How a tiny line on a map led to conflict in the Himalaya

The untold story of a U.S. geographer’s error that pushed India and Pakistan to fight on the world's highest battlefield

Soldiers assigned to the 62 Brigade of the Pakistan Army pause beneath the Trango Towers at the terminus of the Baltoro Glacier. “It’s difficult terrain,” one says. “But we must defend every inch of our motherland.”

Maj. Abdul Bilal of the Pakistan Army’s Special Service Group huddled with his team beneath a rock outcropping deep in the Karakoram Range. It was April 30, 1989, and a late afternoon snow squall gathered around the 11 men as they labored to breathe the thin air more than four miles above sea level. At first glance they might have appeared to be mountaineers, except for the white camouflage jackets they wore and the automatic weapons slung over their shoulders. 

In fact, mountaineers would have been jealous of this vantage point, which offered a panorama of some of the world’s most colossal mountains. The hulk of K2, the second highest point on Earth, loomed just over the horizon, 50 miles to the northwest.
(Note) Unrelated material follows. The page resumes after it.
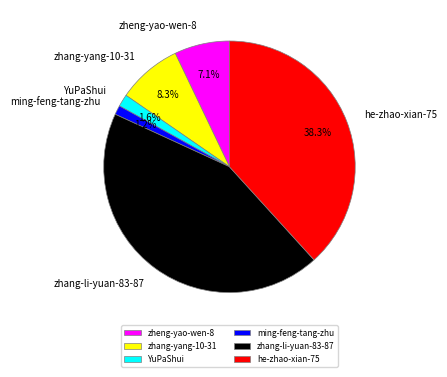

Does zhang-li-yuan-83-87 represent more than half of the total?

No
But the majority of the icy peaks remained unclimbed and nameless, identified on maps only by numbers that corresponded to their elevations.

Climbing to their position on this peak, labeled 22,158, would’ve required ascending an avalanche-riddled face of rock and ice. Four men had died trying. Instead, Bilal’s team had been ferried by helicopter. One by one, the men dangled from ropes as the helicopters struggled to stay aloft in the thin, subfreezing atmosphere. Deposited some 1,500 feet below the summit, the team spent a week fixing ropes and reconnoitering the terrain above to prepare for this decisive moment.